▶ _Task item 1_: In the grant description on human embryonic stem cells, what did the researchers find the operator protein is essential for?
▶ _Task item 2_: Restate as a short list the paragraph of the grant description on human embryonic stem cells that begins "We developed a very innovative approach", keeping its main facts.
▶ _Task item 3_: Write a continuation of the grant description on human embryonic stem cells, beginning after its final sentence.

▶ _Extract_:
Grant Award Details
Grant Application Details
- Transcriptional Regulation of Human Embryonic Stem Cells
Embryonic Stem (ES) cells can be grown indefinitely in the lab and can be turned into any cell type of the human body. Because of these properties, it may one day be possible to use ES cells to generate cell types in the lab that can then be transplanted into patients that need them. This approach may provide new treatments for devastating and presently incurable conditions such as type I diabetes, Parkinson’s disease, muscular dystrophies, spinal cord injuries, and many others. However, before human ES cells can safely be used in the clinic, it will be essential to understand how they function. For example, if rapid cell division is not kept in check in ES cells, they can give rise to tumors upon transplantation. Our proposal is directly aimed at understanding the genetic regulation of human ES cells.
We developed a very innovative approach to understand how gene activity is regulated in human ES cells. Our very significant progress so far it can be summarized as follows:- we identified the genes that are preferentially activated in ES cells;- we discovered several DNA sequences that act as genetic switches to turn ES cell genes on or off;- we identified an operator protein that activates one of these switches;- we discovered that this protein is essential to maintain rapid cell division of mouse ES cells.We now propose to investigate the function of this protein in human ES cells. We further propose to identify other operator proteins that activate genetic switches revealed by our work. Our ultimate goal is to identify all the operator proteins, the corresponding genetic switches, and their combined mode of action in human ES cells.
We expect that this research will make the following significant contributions:1. Our research may lead to the development of diagnostic tests that detect the activity of the operator proteins and genetic switches that we have identified. These diagnostic tests may be important tools for quality control of human ES cells;2. The operator proteins identified are expected to be critical regulators of rapid cell division of human ES cells. Understanding what those operator proteins are may lead to the development of new drugs to prevent the formation of tumors upon transplantation of ES cells;3. The current methods to obtain a particular cell type from ES cells still result in a mixture of different cell types. If we understand how genes are activated in ES cells, we may be able to turn on the precise set of genes that leads to the formation of a particular cell type of interest, and thus obtain pure populations of cells needed by patients;4. If we understand what are the essential operator proteins that regulate gene activity in ES cells, we may be able to formulate a cocktail of these proteins that is capable of resetting the genetic program of a patient’s own cells back to that of ES cells. This way the transplanted cells will be immune-matched to the patient, and therefore will not be rejected.

▶ _Record excerpts_:
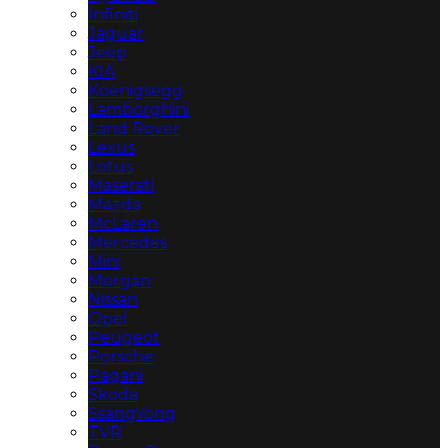
Infiniti
Jaguar
Jeep
KIA
Koenigsegg
Lamborghini
Land Rover
Lexus
Lotus
Maserati
Mazda
McLaren
Mercedes
Mini
Morgan
Nissan
Opel
Peugeot
Porsche
Pagani
Skoda
SsangYong
TVR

▶ _Answer 1_: It is essential to maintain rapid cell division of mouse ES cells.

▶ _Answer 2_:
- The researchers developed an innovative approach to understand how gene activity is regulated in human ES cells.
- Progress so far:
  - identified the genes preferentially activated in ES cells;
  - discovered several DNA sequences that act as genetic switches to turn ES cell genes on or off;
  - identified an operator protein that activates one of these switches;
  - found that this protein is essential to maintain rapid cell division of mouse ES cells.
- Proposed next steps:
  - investigate the protein's function in human ES cells;
  - identify other operator proteins that activate the genetic switches they found.
- Ultimate goal: identify all the operator proteins, their corresponding genetic switches, and their combined mode of action in human ES cells.

▶ _Answer 3_:
Human embryonic stem cells hold the potential to revolutionize medicine and health care. Research on human embryonic stem cells may provide new treatments for devastating and presently incurable conditions such as type I diabetes, Parkinson’s disease, muscular dystrophies, spinal cord injuries, and more than 70 other diseases. We anticipate that our research will be a significant step towards making the promise of human embryonic stem cells a reality.
Our proposal aims to identify genes that regulate the properties of human embryonic stem cells. This research will pave the way for the development of safe clinical applications of human embryonic stem cells. If we understand the genetic mechanisms that regulate human embryonic stem cells, we will be able to manipulate those mechanisms so as to obtain cell types of therapeutic value, while avoiding unintended side-effects. The development of human embryonic stem cell-based therapies will significantly increase the options available in the California health care system. These new therapies are expected to reduce the long-term health care costs to California by providing cures to diseases that are currently chronic and require expensive periodic treatment.
Our research is also expected to stimulate the development of biotechnology industry focused on clinical applications of human embryonic stem cells. Such development will be of great benefit to California by attracting high-skill jobs and tax revenues, and by making the State a leader in a field that is poised to be the economic engine of the future. The State of California will also stand to benefit from the intellectual property generated by this research.